* Passage shown:
···
Item 5. OTHER EVENTS.
On April 16, 1998, the Board of Directors (the "Board") of Damark International, Inc. (the "Company") declared a dividend of one preferred share
purchase right (a "Right") for each outstanding share of Class A Common Stock of the par value of $.01 per share (the "Common Stock") of the Company. The dividend was payable on May 1,
1998 (the "Record Date") to shareholders of record at the close of business on that date. The Company filed a Form 8-K on April 29, 1998.
On
July 15, 1998, the Board of Directors of the Company amended the share rights plan (the "Plan") contained in the Rights Agreement (the "Rights Agreement") dated as of
April 16, 1998 between the Company and Norwest Bank, N.A., as Rights Agent. On September 3, 1998, the Company filed a Form 8-K/A with respect to such First Amendment.
On
October 25, 1999, the Board of Directors of the Company amended the Plan and on November 5, 1999, the Company filed a Form 8-K/A with respect to
such Second Amendment.
On
September 28, 2000, the Board of Directors of the Company amended the "Plan" to modify the definition of "Acquiring Person" as follows:
- (a)
···
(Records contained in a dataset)
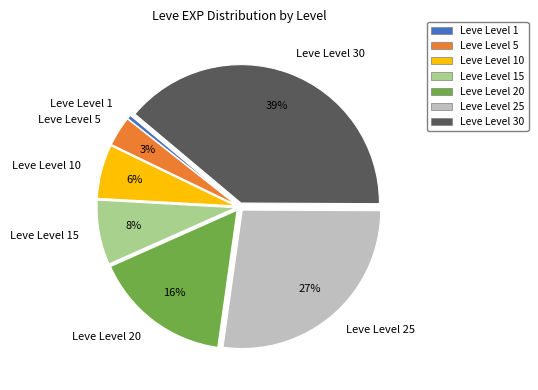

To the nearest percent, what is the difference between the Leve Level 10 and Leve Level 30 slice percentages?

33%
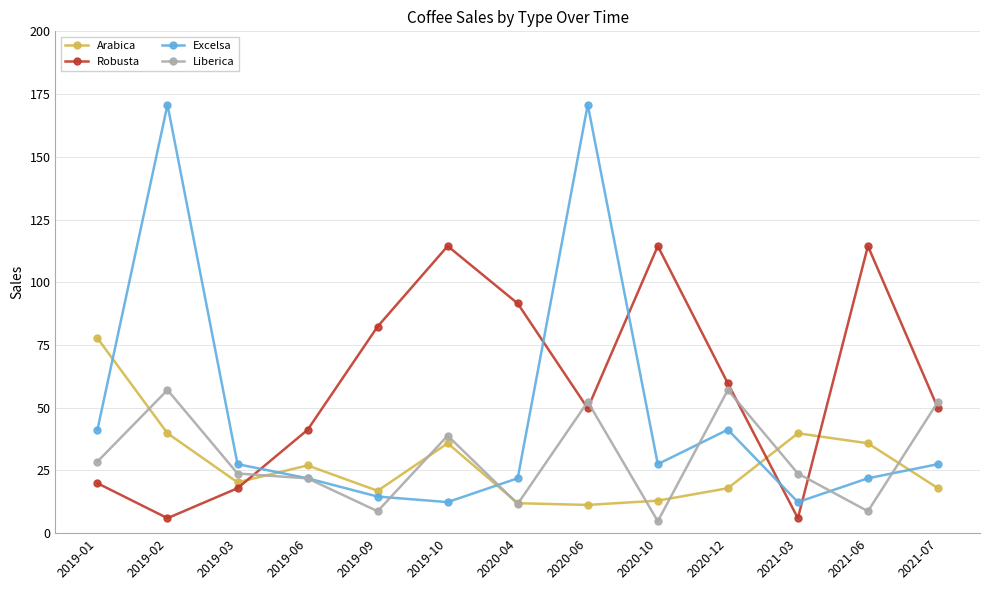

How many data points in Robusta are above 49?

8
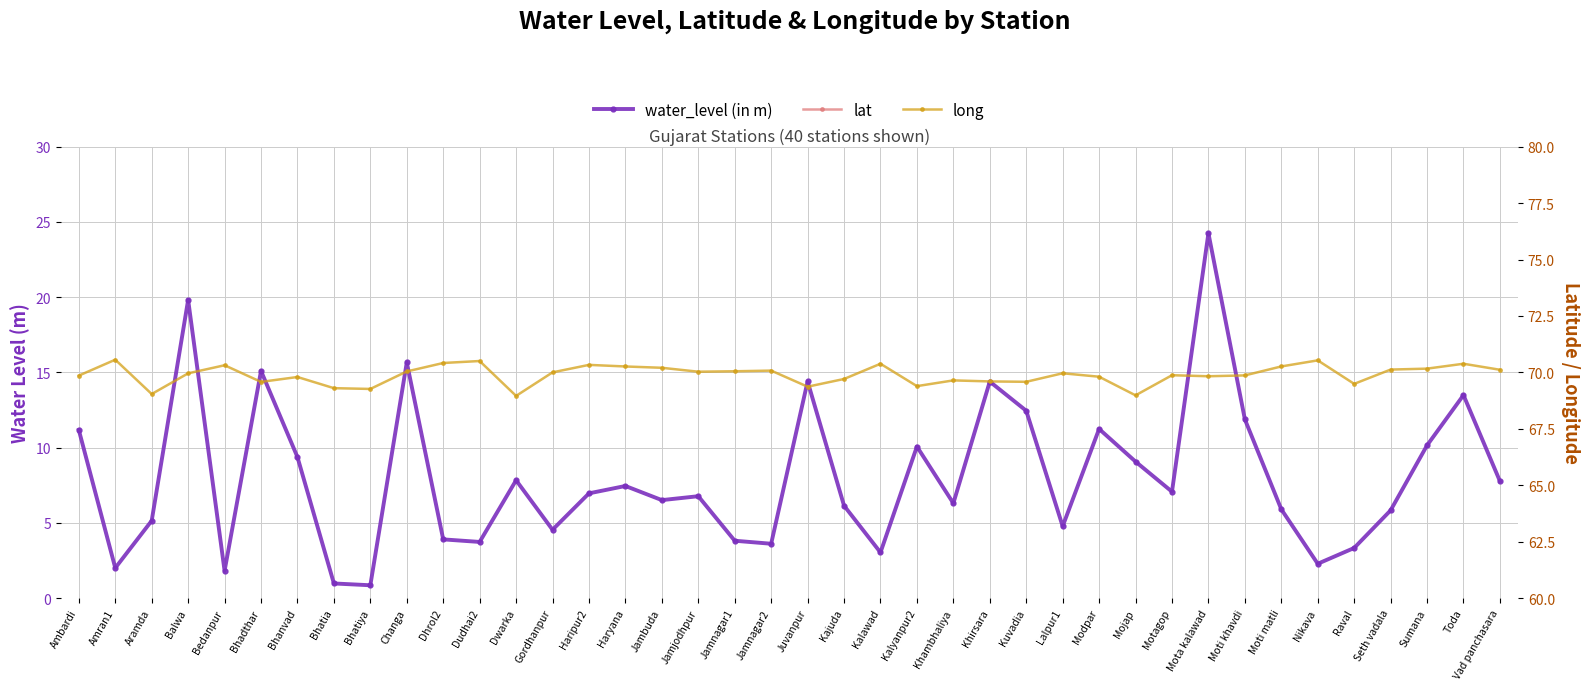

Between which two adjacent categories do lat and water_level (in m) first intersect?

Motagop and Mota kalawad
···
* Requirement A:
Answer these from the rights plan filing:
(i) On what date was the dividend of rights payable?
(ii) Which bank served as Rights Agent under the Rights Agreement?
(iii) On what date did the Company file a Form 8-K/A for the Second Amendment?
* Requirement B: Recast the rights plan filing paragraph beginning "On April 16, 1998, the Board of Directors" as a short bulleted list that keeps its main facts.

* Solution A:
(i) May 1, 1998
(ii) Norwest Bank, N.A.
(iii) November 5, 1999

* Solution B:
- April 16, 1998: The Board of Damark International, Inc. declared a dividend of one preferred share purchase right for each outstanding share of Class A Common Stock, par value $.01 per share.
- The dividend was payable on May 1, 1998, the Record Date, to shareholders of record at the close of business that day.
- The Company filed a Form 8-K on April 29, 1998.